The New York Mets will likely have a new majority owner by the time 2021 kicks off. His name? None other than Great Neck’s Steve Cohen, whose net worth is approximately $14 billion.
The deal to purchase the Mets from the Wilpon family’s Sterling Partners is estimated to be worth $2.475 billion. But he will need to receive approval from 75 percent of the remaining MLB owners (23 out of 29 owners), something Commissioner Rob Manfred believes will happen, making Cohen the richest MLB owner. Sterling is operated by Fred Wilpon, Saul Katz and Jeff Wilpon, Fred’s son. Jeff is also a partner in the UBS Arena at Belmont Park.
“I think he’s going to be able to build a sustained winner, hopefully for years to come,” legendary Mets third baseman David Wright said recently in an interview on WFAN.
Cohen, 64, will usher in a new era for New York sports fans. The billionaire originally made a proposal to buy the Flushing-based team in February, but that deal fell apart. Former Yankees star Alex Rodriguez and Jennifer Lopez also made a bid to purchase the club.

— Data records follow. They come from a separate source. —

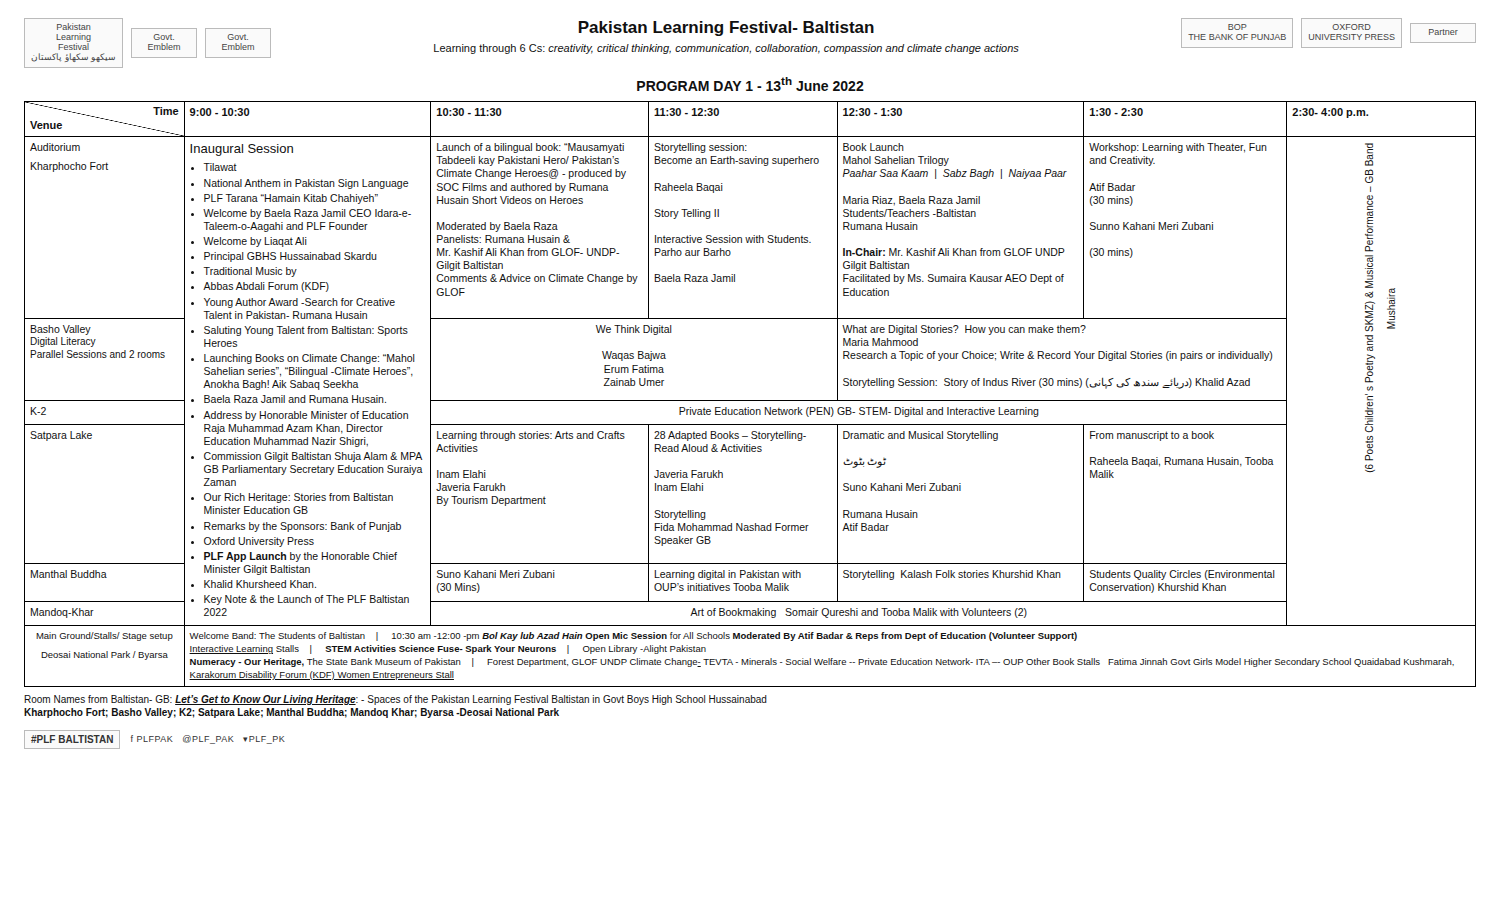Pakistan
Learning
Festival
سیکھو سکھاؤ پاکستان
Govt.
Emblem
Govt.
Emblem
Pakistan Learning Festival- Baltistan
Learning through 6 Cs: creativity, critical thinking, communication, collaboration, compassion and climate change actions
BOP
THE BANK OF PUNJAB
OXFORD
UNIVERSITY PRESS
Partner
PROGRAM DAY 1 - 13th June 2022
| Time Venue | 9:00 - 10:30 | 10:30 - 11:30 | 11:30 - 12:30 | 12:30 - 1:30 | 1:30 - 2:30 | 2:30- 4:00 p.m. |
| --- | --- | --- | --- | --- | --- | --- |
| Auditorium Kharphocho Fort | Inaugural Session Tilawat National Anthem in Pakistan Sign Language PLF Tarana “Hamain Kitab Chahiyeh” Welcome by Baela Raza Jamil CEO Idara-e-Taleem-o-Aagahi and PLF Founder Welcome by Liaqat Ali Principal GBHS Hussainabad Skardu Traditional Music by Abbas Abdali Forum (KDF) Young Author Award -Search for Creative Talent in Pakistan- Rumana Husain Saluting Young Talent from Baltistan: Sports Heroes Launching Books on Climate Change: “Mahol Sahelian series”, “Bilingual -Climate Heroes”, Anokha Bagh! Aik Sabaq Seekha Baela Raza Jamil and Rumana Husain. Address by Honorable Minister of Education Raja Muhammad Azam Khan, Director Education Muhammad Nazir Shigri, Commission Gilgit Baltistan Shuja Alam & MPA GB Parliamentary Secretary Education Suraiya Zaman Our Rich Heritage: Stories from Baltistan Minister Education GB Remarks by the Sponsors: Bank of Punjab Oxford University Press PLF App Launch by the Honorable Chief Minister Gilgit Baltistan Khalid Khursheed Khan. Key Note & the Launch of The PLF Baltistan 2022 | Launch of a bilingual book: “Mausamyati Tabdeeli kay Pakistani Hero/ Pakistan’s Climate Change Heroes@ - produced by SOC Films and authored by Rumana Husain Short Videos on Heroes Moderated by Baela Raza Panelists: Rumana Husain & Mr. Kashif Ali Khan from GLOF- UNDP-Gilgit Baltistan Comments & Advice on Climate Change by GLOF | Storytelling session: Become an Earth-saving superhero Raheela Baqai Story Telling II Interactive Session with Students. Parho aur Barho Baela Raza Jamil | Book Launch Mahol Sahelian Trilogy Paahar Saa Kaam / Sabz Bagh / Naiyaa Paar Maria Riaz, Baela Raza Jamil Students/Teachers -Baltistan Rumana Husain In-Chair: Mr. Kashif Ali Khan from GLOF UNDP Gilgit Baltistan Facilitated by Ms. Sumaira Kausar AEO Dept of Education | Workshop: Learning with Theater, Fun and Creativity. Atif Badar (30 mins) Sunno Kahani Meri Zubani (30 mins) | (6 Poets Children’ s Poetry and SKMZ) & Musical Performance – GB Band Mushaira |
| Basho Valley Digital Literacy Parallel Sessions and 2 rooms | We Think Digital Waqas Bajwa Erum Fatima Zainab Umer | What are Digital Stories? How you can make them? Maria Mahmood Research a Topic of your Choice; Write & Record Your Digital Stories (in pairs or individually) Storytelling Session: Story of Indus River (30 mins) (دریائے سندھ کی کہانی) Khalid Azad |
| K-2 | Private Education Network (PEN) GB- STEM- Digital and Interactive Learning |
| Satpara Lake | Learning through stories: Arts and Crafts Activities Inam Elahi Javeria Farukh By Tourism Department | 28 Adapted Books – Storytelling- Read Aloud & Activities Javeria Farukh Inam Elahi Storytelling Fida Mohammad Nashad Former Speaker GB | Dramatic and Musical Storytelling ٹوٹ بٹوٹ Suno Kahani Meri Zubani Rumana Husain Atif Badar | From manuscript to a book Raheela Baqai, Rumana Husain, Tooba Malik |
| Manthal Buddha | Suno Kahani Meri Zubani (30 Mins) | Learning digital in Pakistan with OUP’s initiatives Tooba Malik | Storytelling Kalash Folk stories Khurshid Khan | Students Quality Circles (Environmental Conservation) Khurshid Khan |
| Mandoq-Khar | Art of Bookmaking Somair Qureshi and Tooba Malik with Volunteers (2) |
| Main Ground/Stalls/ Stage setup Deosai National Park / Byarsa | Welcome Band: The Students of Baltistan / 10:30 am -12:00 -pm Bol Kay lub Azad Hain Open Mic Session for All Schools Moderated By Atif Badar & Reps from Dept of Education (Volunteer Support) Interactive Learning Stalls / STEM Activities Science Fuse- Spark Your Neurons / Open Library -Alight Pakistan Numeracy - Our Heritage, The State Bank Museum of Pakistan / Forest Department, GLOF UNDP Climate Change - TEVTA - Minerals - Social Welfare -- Private Education Network- ITA –- OUP Other Book Stalls Fatima Jinnah Govt Girls Model Higher Secondary School Quaidabad Kushmarah, Karakorum Disability Forum (KDF) Women Entrepreneurs Stall |
Room Names from Baltistan- GB: Let’s Get to Know Our Living Heritage: - Spaces of the Pakistan Learning Festival Baltistan in Govt Boys High School Hussainabad
Kharphocho Fort; Basho Valley; K2; Satpara Lake; Manthal Buddha; Mandoq Khar; Byarsa -Deosai National Park
#PLF BALTISTAN f PLFPAK @PLF_PAK ▾PLF_PK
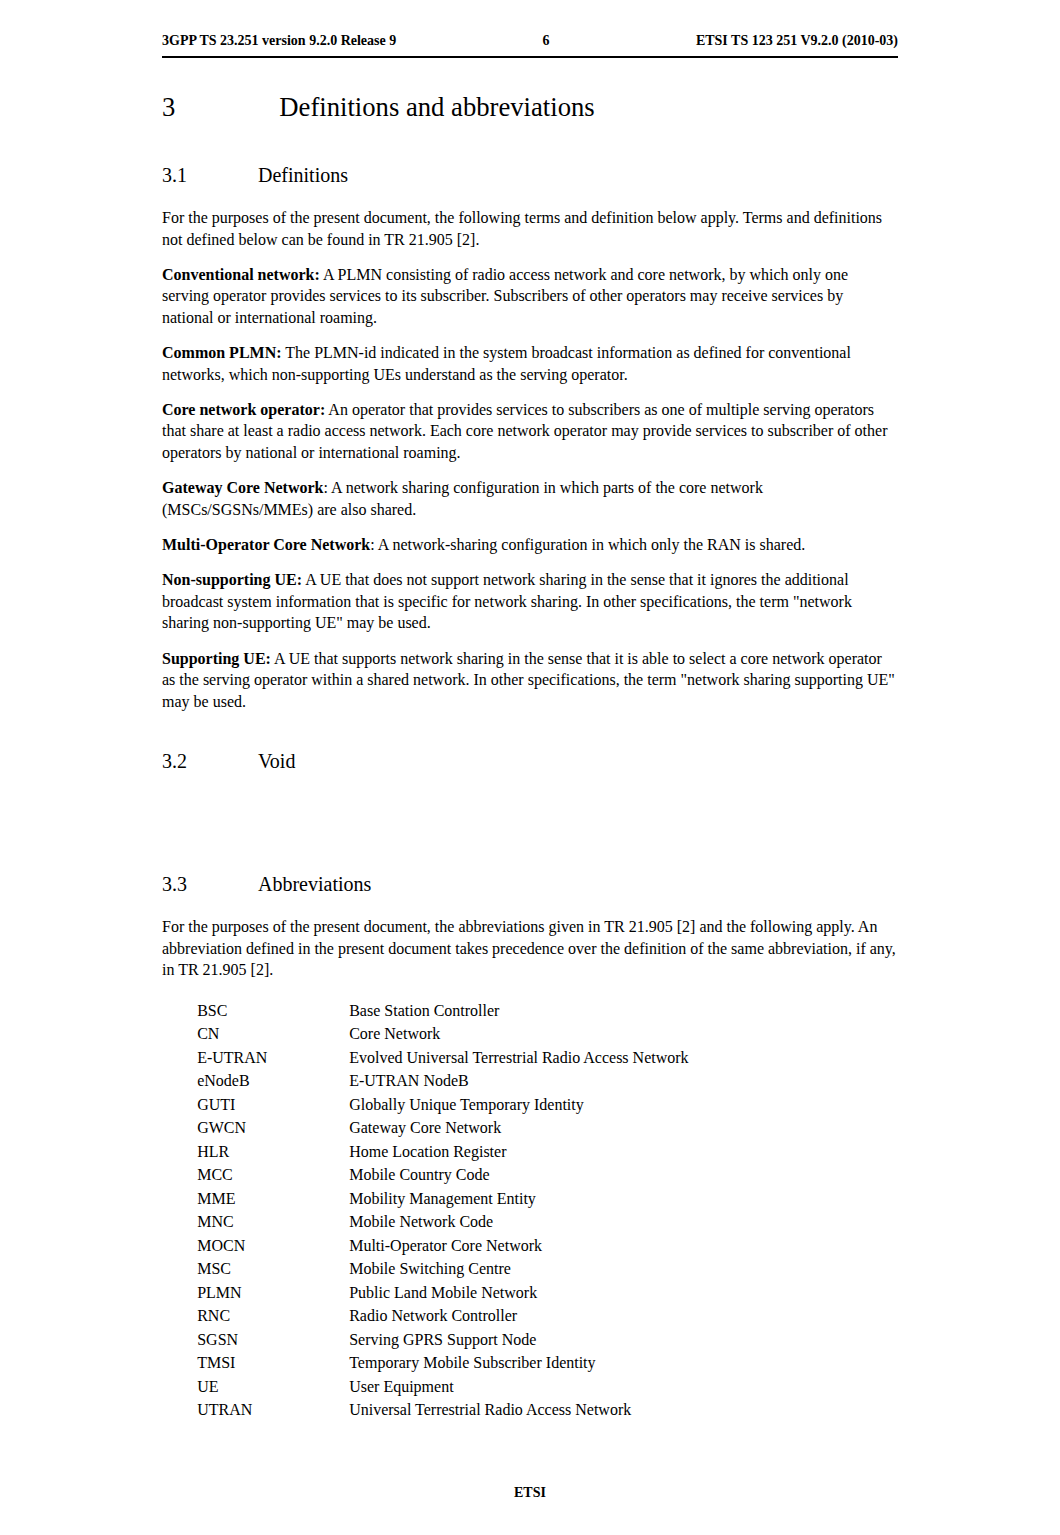3GPP TS 23.251 version 9.2.0 Release 9 6 ETSI TS 123 251 V9.2.0 (2010-03)
3 Definitions and abbreviations
3.1 Definitions
For the purposes of the present document, the following terms and definition below apply. Terms and definitions not defined below can be found in TR 21.905 [2].
Conventional network: A PLMN consisting of radio access network and core network, by which only one serving operator provides services to its subscriber. Subscribers of other operators may receive services by national or international roaming.
Common PLMN: The PLMN-id indicated in the system broadcast information as defined for conventional networks, which non-supporting UEs understand as the serving operator.
Core network operator: An operator that provides services to subscribers as one of multiple serving operators that share at least a radio access network. Each core network operator may provide services to subscriber of other operators by national or international roaming.
Gateway Core Network: A network sharing configuration in which parts of the core network (MSCs/SGSNs/MMEs) are also shared.
Multi-Operator Core Network: A network-sharing configuration in which only the RAN is shared.
Non-supporting UE: A UE that does not support network sharing in the sense that it ignores the additional broadcast system information that is specific for network sharing. In other specifications, the term "network sharing non-supporting UE" may be used.
Supporting UE: A UE that supports network sharing in the sense that it is able to select a core network operator as the serving operator within a shared network. In other specifications, the term "network sharing supporting UE" may be used.
3.2 Void
3.3 Abbreviations
For the purposes of the present document, the abbreviations given in TR 21.905 [2] and the following apply. An abbreviation defined in the present document takes precedence over the definition of the same abbreviation, if any, in TR 21.905 [2].
BSC
Base Station Controller
CN
Core Network
E-UTRAN
Evolved Universal Terrestrial Radio Access Network
eNodeB
E-UTRAN NodeB
GUTI
Globally Unique Temporary Identity
GWCN
Gateway Core Network
HLR
Home Location Register
MCC
Mobile Country Code
MME
Mobility Management Entity
MNC
Mobile Network Code
MOCN
Multi-Operator Core Network
MSC
Mobile Switching Centre
PLMN
Public Land Mobile Network
RNC
Radio Network Controller
SGSN
Serving GPRS Support Node
TMSI
Temporary Mobile Subscriber Identity
UE
User Equipment
UTRAN
Universal Terrestrial Radio Access Network
ETSI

Before officially taking over an ownership office at Citi Field, Cohen is already making big promises. He is set on bringing back Sandy Alderson as the team’s president. Alderson was the Mets’ general manager from 2010 until he departed the team in 2018 due to cancer treatment.
Alderson is largely responsible for the Mets’ success when it comes to pitching, making several deals to trade away veteran players for pitching prospects, including Zack Wheeler and Noah Syndergaard. He also selected two-time Cy Young Award winner Jacob deGrom in the MLB Draft.
This more than likely means current General Manager Brodie Van Wagenen is on his way out. The only major names he’s brought on have been Robinson Canó and Yoenis Céspedes since taking on the job two years ago.
Cohen will reportedly not be afraid to spend money on the team’s roster, either. He originally joined the club in 2012 with an 8 percent stake in the aftermath of the Mets’ mess in the Bernie Madoff scandal.
He is currently the president and CEO of Point72 Asset Management. Of course, he grew up as a Mets fan, making this announcement even more significant for the fanbase.
The Mets missed the MLB Playoffs in the shortened 60-game season, ending the year under .500. But with Cohen’s purchase of the team, the future is very exciting for those in Flushing.